C’est devenu en quelques jours l’ennemi mondial n°1. Le 14 août, l’Organisation mondiale de la santé (OMS) a déclaré la variole simienne dite Mpox comme une urgence de santé publique de portée internationale. “Le directeur général de l’OMS, le Dr Tedros Adhanom Ghebreyesus, a estimé que la recrudescence de Mpox en République démocratique du Congo (RDC) et dans un nombre croissant de pays d’Afrique constituait une urgence de santé publique de portée internationale au titre du Règlement sanitaire international (2005) (RSI)”, lit-on dans le communiqué de l’OMS.
Cette alerte – le plus haut niveau émis par l’OMS – a déjà été déclenchée pour d’autres épidémies comme Ebola, la grippe H1N1 ou encore le Covid-19. C’est la deuxième alerte en deux ans pour le Mpox. En cause : une nouvelle souche baptisée clade 1b qui a été découverte en RDC en septembre 2023. Depuis, la maladie s’est diffusée au Burundi, Kenya, Rwanda ou encore en Ouganda. Or cette souche est plus mortelle que les précédentes, le taux de mortalité atteint 5% chez les adultes et 10% chez les enfants.
Des “cas sporadiques” bientôt en France
Le premier cas hors du continent africain a été détecté en Suède le 15 août dernier chez une personne ayant effectué un séjour en Afrique. “Il est probable que d’autres cas importés de clade 1 soient enregistrés dans la région européenne au cours des prochains jours et des prochaines semaines”, a dit la branche Europe de l’OMS dans un communiqué. Les symptômes sont multiples : fièvre, fatigue, boutons se répandant sur la peau, enet touchant particulièrement les muqueuses.
En France, “il y a de fortes chances que des cas sporadiques” du nouveau variant de Mpox “apparaissent, et sans doute prochainement”, estime le ministre démissionnaire délégué à la Santé Frédéric Valletoux, dans une interview à la Tribune Dimanche. Le Premier ministre démissionnaire Gabriel Attal a annoncé le 16 août le placement du système de santé en “état de vigilance maximale”, alors qu’aucun cas de Mpox n’y a encore été signalé. “Environ 150 000 personnes” ont été vaccinées en France sur les trois dernières années, suite à la vague épidémique du clade 2 de 2002, mais “il est trop pour tôt pour avoir des certitudes sur le niveau d’efficacité des vaccins” sur le nouveau variant, a expliqué Frédéric Valletoux.

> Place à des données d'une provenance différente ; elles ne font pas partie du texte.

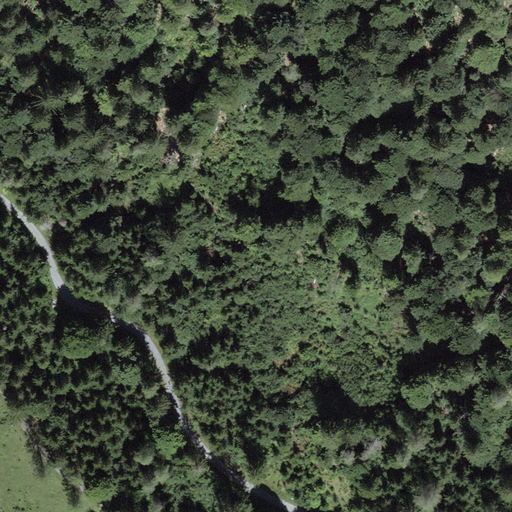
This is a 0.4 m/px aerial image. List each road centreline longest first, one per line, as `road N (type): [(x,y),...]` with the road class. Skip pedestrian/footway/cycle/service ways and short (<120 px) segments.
road 1 (track): [(309,511),(215,458),(181,416),(135,327),(64,294),(44,240),(0,200)]
road 2 (track): [(0,390),(55,466),(115,511)]
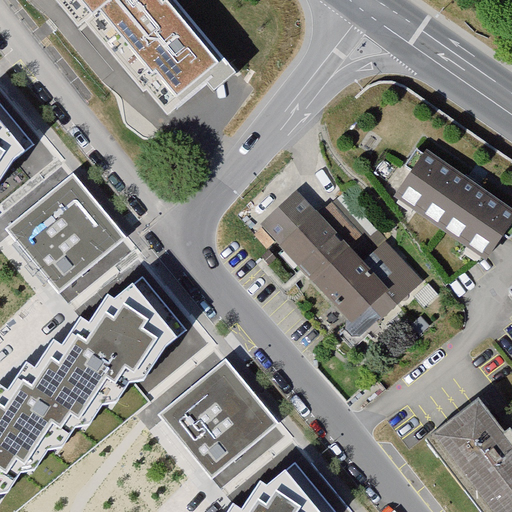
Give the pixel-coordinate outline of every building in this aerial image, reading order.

Déforestation, perte d’habitat, déplacements humains
Auparavant appelé “monkey pox”, la variole du singe porte mal son nom. “Malgré son nom, les primates non humains ne sont pas des réservoirs du virus de la variole du singe. Bien que le réservoir soit inconnu, les principaux candidats sont les petits rongeurs (par exemple les écureuils) dans les forêts tropicales d’Afrique, principalement en Afrique occidentale et centrale”, expliquent plusieurs chercheurs français dans une étude parue en juin 2023 sur le sujet.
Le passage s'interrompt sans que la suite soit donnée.